14 Aug 2015 Augusta Sign Project Nears Completion
Downtown visitors will soon see more signs pop up along sidewalks and public parking areas as a decade-long citywide project comes to an end.
Nearly 100 green signs directing motorists and pedestrians to attractions such as Riverwalk Augusta, the Morris Museum of Art and the Augusta Convention Center, will be erected downtown by September, Augusta Convention and Visitors Bureau Destination Development Vice President Jennifer Bowen told the Downtown Development Authority on Thursday.

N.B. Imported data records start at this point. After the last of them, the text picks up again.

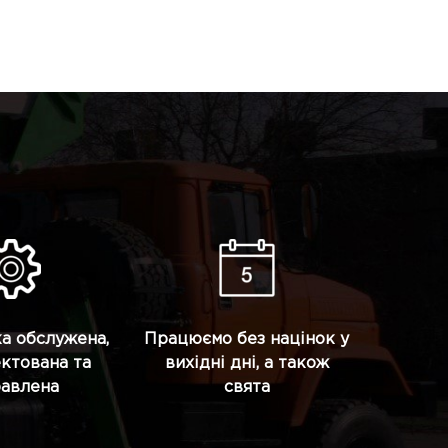
ка обслужена,
Працюємо без націнок у
ктована та
вихідні дні, а також
равлена
свята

Additional signs will indicate public parking areas. Those include the middle parking bays on Broad Street and a Richmond County Board of Education deck available to the public after hours and on weekends. Such signs already exist in front of the Reynolds Street parking deck.
An additional 100 signs will be installed in outlying areas to complete the 300-plus comprehensive way-finding sign system designed to welcome travelers at city limits and major gateways; establish the downtown and medical districts; and direct people to hospitals, colleges, points of interest and attractions.
“They’re like permanent billboards really advertising what there is to see and do in Augusta citywide
and certainly in downtown,” Bowen said.
The project has incorporated information kiosks for pedestrians. New two-sided kiosks will be put on several blocks off Broad Street. About 60 percent of the signs will be downtown, Bowen said.
The visitors bureau launched the program in 2005, with funds coming from federal grants, the private sector and the city. The phased project hit a roadblock three years later when the recession began, Bowen said.
Last July, the bureau received
$1.2 million from the Augusta Commission in recaptured special purpose local option sales tax funds to complete the system. The entire project is estimated to cost $1.5 million, Bowen said.